_TASK OBJECTIVE:_
The entries below contain pictures. Retype everything except those pictures, exactly as given.
*** DATA RECORDS ***
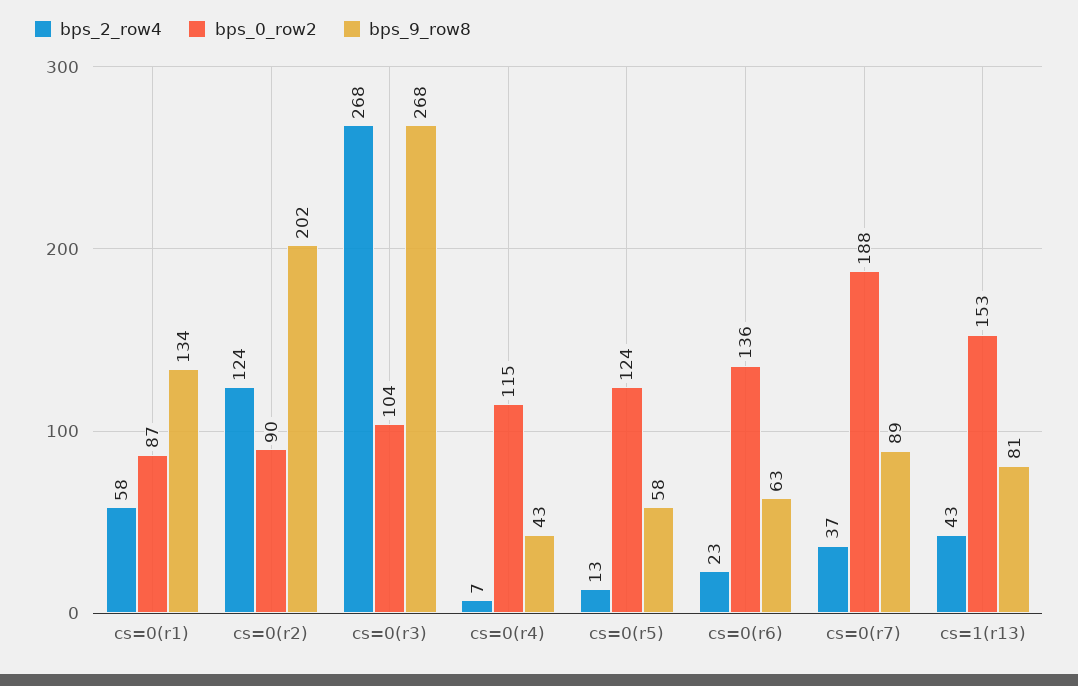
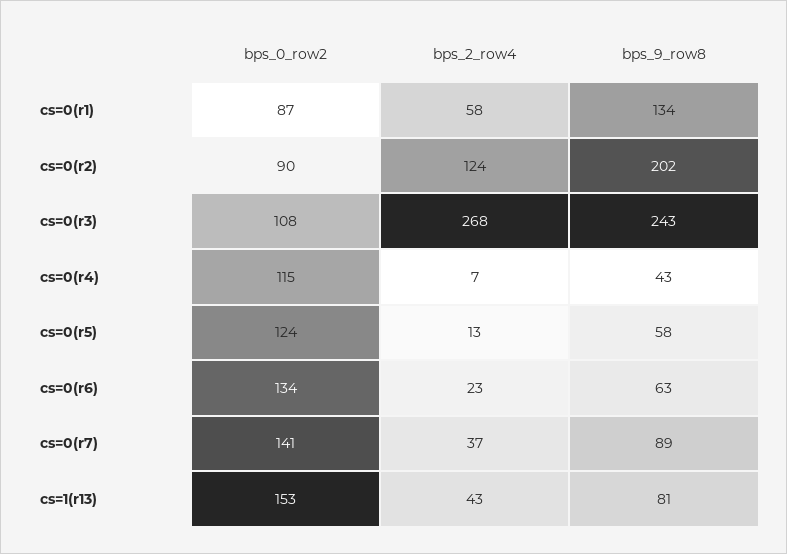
  {
    "bps_2_row4": {
      "cs=0(r1)": 58,
      "cs=0(r2)": 124,
      "cs=0(r3)": 268,
      "cs=0(r4)": 7,
      "cs=0(r5)": 13,
      "cs=0(r6)": 23,
      "cs=0(r7)": 37,
      "cs=1(r13)": 43
    },
    "bps_0_row2": {
      "cs=0(r1)": 87,
      "cs=0(r2)": 90,
-     "cs=0(r3)": 104,
+     "cs=0(r3)": 108,
      "cs=0(r4)": 115,
      "cs=0(r5)": 124,
-     "cs=0(r6)": 136,
+     "cs=0(r6)": 134,
-     "cs=0(r7)": 188,
+     "cs=0(r7)": 141,
      "cs=1(r13)": 153
    },
    "bps_9_row8": {
      "cs=0(r1)": 134,
      "cs=0(r2)": 202,
-     "cs=0(r3)": 268,
+     "cs=0(r3)": 243,
      "cs=0(r4)": 43,
      "cs=0(r5)": 58,
      "cs=0(r6)": 63,
      "cs=0(r7)": 89,
      "cs=1(r13)": 81
    }
  }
*** End of DATA RECORDS ***
_SOLUTION FOR THIS EXERCISE:_
  {
    "bps_2_row4": {
      "cs=0(r1)": 58,
      "cs=0(r2)": 124,
      "cs=0(r3)": 268,
      "cs=0(r4)": 7,
      "cs=0(r5)": 13,
      "cs=0(r6)": 23,
      "cs=0(r7)": 37,
      "cs=1(r13)": 43
    },
    "bps_0_row2": {
      "cs=0(r1)": 87,
      "cs=0(r2)": 90,
-     "cs=0(r3)": 104,
+     "cs=0(r3)": 108,
      "cs=0(r4)": 115,
      "cs=0(r5)": 124,
-     "cs=0(r6)": 136,
+     "cs=0(r6)": 134,
-     "cs=0(r7)": 188,
+     "cs=0(r7)": 141,
      "cs=1(r13)": 153
    },
    "bps_9_row8": {
      "cs=0(r1)": 134,
      "cs=0(r2)": 202,
-     "cs=0(r3)": 268,
+     "cs=0(r3)": 243,
      "cs=0(r4)": 43,
      "cs=0(r5)": 58,
      "cs=0(r6)": 63,
      "cs=0(r7)": 89,
      "cs=1(r13)": 81
    }
  }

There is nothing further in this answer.